When TV writer/producers are lured to the big screen by some more-money-than-sense studio — Amazon, say — they tend to fail and fail big in a couple of very predictable ways.
They try and cram in a TV season’s worth of story in a delicate 100 minute beginning-middle-end motion picture, like say, the fellow behind “The Sopranos” and the genius who got “Mad Men” on the air. No, they didn’t get to make second films.
Or they try to reinvent the medium, which is what the fellow who created “This Is Us” does, “freed” of the conventions of network TV and episodic storytelling and TV PG-language for “Life Itself,” one of the great cinematic boondoggles of our time.
Writer-director Dan Fogelman attempts an experiment in “unreliable narration,” when the storyteller is either mistaken or lies to the reader/filmgoer about what is happening, what has happened and for what reasons.
As if that doltish conceit wasn’t debacle enough, he also stumbles into the first pitfall, attempting to cram too many characters and too much story into an interconnected series of tragedies that befall loosely interconnected lives.
“This is Us” style, in other words.
The result is random, aimless and incoherent treacle — a movie which reaches for the heartstrings repeatedly, shows gruesome deaths that may or may not have happened, often from different angles.
But the creator of the weepy “This Is Us” only manages one moment that will tug at the heartstrings. And that involves a dog.
A false start gives us Samuel L. Jackson narrating and directing a script as an “unreliable narrator,” delivering the first of the film’s many misdirection plays. Oscar Isaac is the madman “hero” screenwriter behind that failed “script,” and he relates — to his shrink (Annette Bening) — the story of his great romance (Olivia Wilde).

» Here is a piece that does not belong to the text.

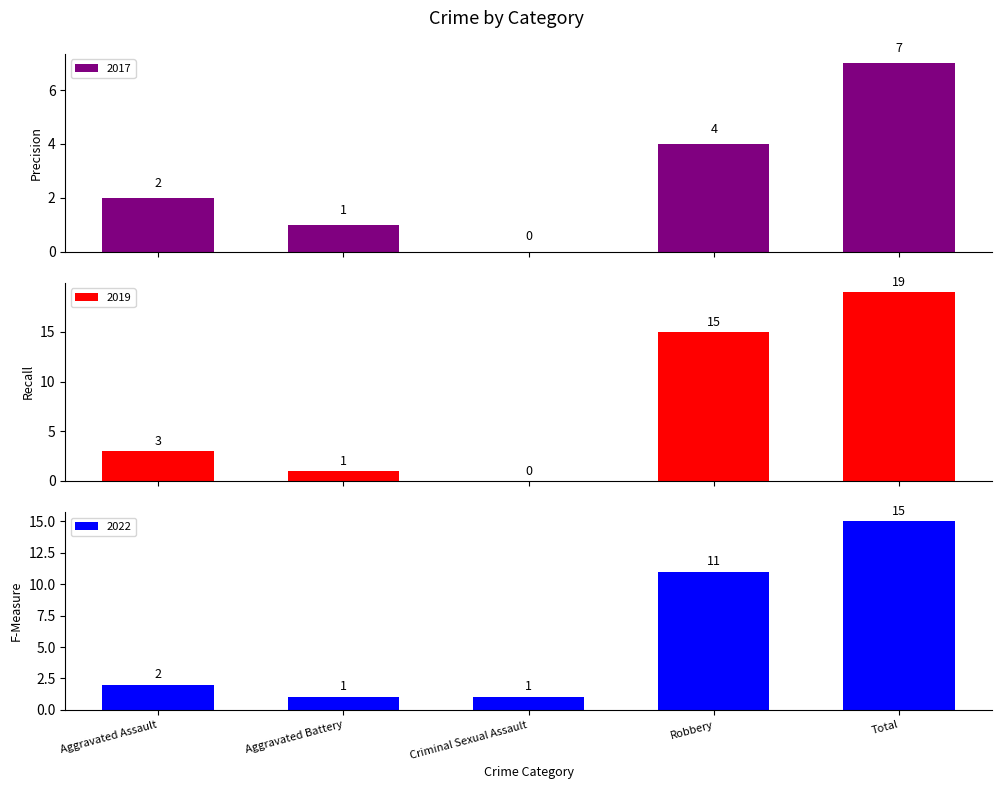

Rank the series by their maximum value, from lowest to highest.

2017, 2019, 2016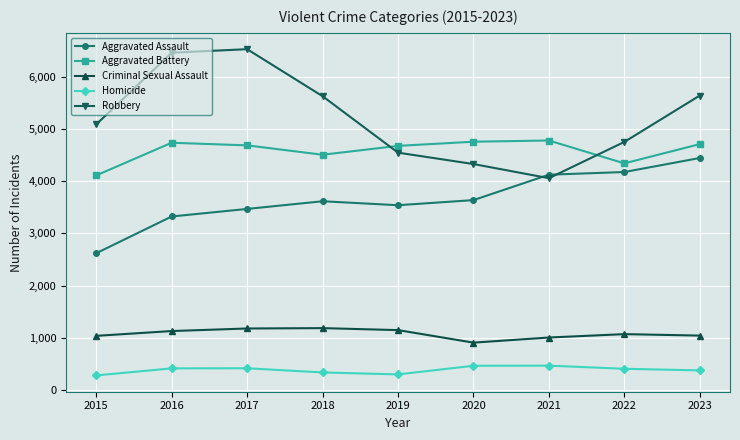

What is the minimum value shown in the chart?

278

The product of that romance, and the film’s stand-out performance, is by the angry punk singer daughter who is a product of that union, played by Olivia Cooke.
And then there’s the olive farm in Andalusia, Spain, where olive oil baron Antonio Banderas meddles in the life of his foreman and the foreman’s family and son.

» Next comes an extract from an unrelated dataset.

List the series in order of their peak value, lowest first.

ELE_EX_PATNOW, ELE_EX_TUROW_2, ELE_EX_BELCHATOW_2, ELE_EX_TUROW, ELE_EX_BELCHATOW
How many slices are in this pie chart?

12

The screenplay is filled with sequences where people say something, then we’re shown “what they really said.”
Characters deliver long, personal history monologues — sometimes taking the person they’re telling their story to back to the day their met their great love, inserting themselves into the college library where they met, the accident they witnessed or caused, the day somebody died.
“I feel like my whole life is going to be marked by death and tragedy,” a little girl declares, except little girls of eight don’t talk like that, and the unreliable narrator at this point admits as much.
People talk of their world changing “at exactly that moment,” or another “completely random moment.”
Many — a great many — of those moments are mushy treacle. “Sometimes it scares me how much you feel.”
I am a fan of most every actor in this, and would never have bet they’d collectively collect checks in a movie as unwatchable as “Life Itself.”
Long takes drag us into a Halloween where our couple dress as Vincent and Mia in “Pulp Fiction,” another shows us Ms. Cooke (“Ouija,” “Ready Player One”) cover a song from Bob Dylan’s “Time out of Mind” “comeback” album. She relates how it was a favorite of her mother’s, fends off a “Lift your shirt!” heckler, tenderly applies herself to the tune on solo piano, and then thrashes through the rest of it, speed metal style.
Dylan shows up repeatedly on the soundtrack, singing or having that song cycle covered by characters.
And hell’s bells, none of it adds up to anything. “Life is the ultimate unreliable narrator,” with its randomness and endless mis-directions, isn’t a profound thought or theme to build a movie around.
It’s just something some gullible, poorly-read studio exec heard and thought, “I think I’ll spend Jeff Bezos’s millions on THAT.” The fool.
MPAA Rating: R for language including sexual references, some violent images and brief drug use
Cast: Oscar Isaac, Olivia Wilde, Antonio Banderas, Olivia Cooke, Annette Bening, Laia Costa, Jean Smart
Credits: Written and directed by Dan Fogelman. An Amazon release.